As in the earlier waveform, you see each letter being pronounced. How do you interpret these shapes and colors? Just as in the earlier waveform plot, you see time passing on the x-axis (all 2.6s of audio). However, now the y-axis represents different frequencies (on a log scale), and the color on the plot shows the strength of a frequency at a particular point in time.

Mel spectrograms

You’re still not done, as you can make one more potentially useful tweak by visualizing the data using the mel spectrogram. Change the frequency scale from linear (or logarithmic) to the mel scale, which better represents the pitches that are perceivable to the human ear. Mel spectrograms are intuitively useful for ASR. Because you are processing and transcribing human speech, mel spectrograms reduce background noise that can affect the model.

Example of Mel spectrogram useful for ASR — *Figure 5. Mel spectrogram of the sample example*

Step 5: Load and inference a pretrained QuartzNet model from NGC

Now that you’ve loaded and properly understood the AN4 dataset, look at how to use NGC to load an ASR model to be fine-tuned with PyTorch Lightning. NeMo’s ASR collection comes with many building blocks and even complete models that you can use for training and evaluation. Moreover, several models come with pretrained weights.

To model the data for this post, you use a Jasper architecture called QuartzNet from the NGC Model Hub. Jasper architecture consists of repeated block structures that uses 1D convolutions to model spectrogram data (Figure 6).

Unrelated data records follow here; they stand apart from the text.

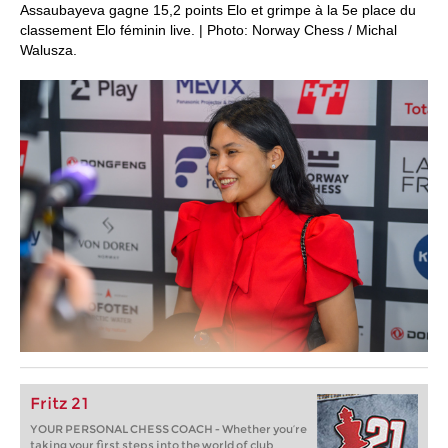
Assaubayeva gagne 15,2 points Elo et grimpe à la 5e place du
classement Elo féminin live. | Photo: Norway Chess / Michal
Walusza.
Fritz 21
YOUR PERSONAL CHESS COACH - Whether you’re
taking your first steps into the world of club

Jasper/Quartz model that displays how Jasper architecture uses 1D convolutions to model spectrogram data — *Figure 6. Jasper/QuartzNet model*

QuartzNet is a better variant of Jasper with a key difference in that it uses time-channel separable 1D convolutions. This enables it to reduce the number of weights dramatically while keeping similar accuracy.

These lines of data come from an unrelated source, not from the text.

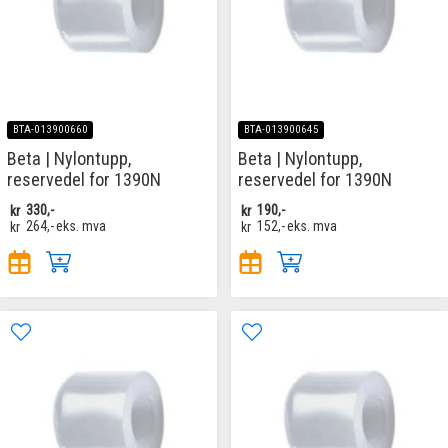
BTA-013900660
BTA-013900645
Beta | Nylontupp,
Beta | Nylontupp,
reservedel for 1390N
reservedel for 1390N
kr
330,-
kr
190,-
kr
264,-
eks. mva
kr
152,-
eks. mva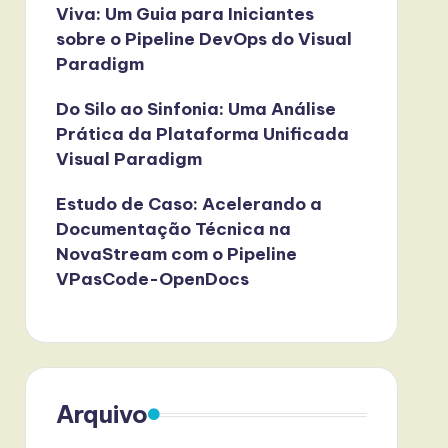
Viva: Um Guia para Iniciantes
sobre o Pipeline DevOps do Visual
Paradigm
Do Silo ao Sinfonia: Uma Análise
Prática da Plataforma Unificada
Visual Paradigm
Estudo de Caso: Acelerando a
Documentação Técnica na
NovaStream com o Pipeline
VPasCode-OpenDocs
Arquivo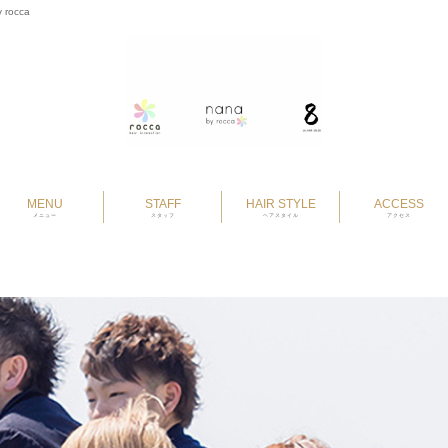
 rocca
MENU
STAFF
HAIR STYLE
ACCESS
メニュー
スタッフ
ヘアスタイル
アクセス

The following command downloads the pretrained QuartzNet15x5 model from the NGC catalog and instantiates it for you.

tgmuartznet = nemo_asr.models.EncDecCTCModel.from_pretrained(model_name="QuartzNet15x5Base-En")

Step 6: Fine-tune the model with Lightning

When you have a model, you can fine-tune it with PyTorch Lightning, as follows.

import pytorch_lightning as pl
from omegaconf import DictConfig
trainer = pl.Trainer(gpus=1, max_epochs=10)
params['model']['train_ds']['manifest_filepath'] = train_manifest
params['model']['validation_ds']['manifest_filepath'] = test_manifest
first_asr_model = nemo_asr.models.EncDecCTCModel(cfg=DictConfig(params['model']), trainer=trainer)

# Start training!!!
trainer.fit(first_asr_model)

Because you are using this Lightning Trainer, you get some key advantages, such as model checkpointing and logging by default. You can also use 50+ best-practice tactics without needing to modify the model code, including multi-GPU training, model sharding, deep speed, quantization-aware training, early stopping, mixed precision, gradient clipping, and profiling.

Example commands for fine-tuning tactics, such as early stopping, model checkpoint, experiment managers, and more. — *Figure 7. Fine-tuning tactics*

Step 7: Inference and deployment

Now that you have a baseline model, inference it.

Step 8: Pause session

Now that you have trained the model, you can pause the session and all the files that you need are persisted.

Screenshot shows the paused Grid session. — *Figure 9. Monitor Grid session*

Paused sessions are free of charge and can be resumed as needed.

Conclusion

Now, you should have a better understanding of PyTorch Lightning, NGC, and Grid. You’ve fine-tuned your first NGC NeMo model and optimized it with Grid runs. We are excited to see what you do next with Grid and NGC.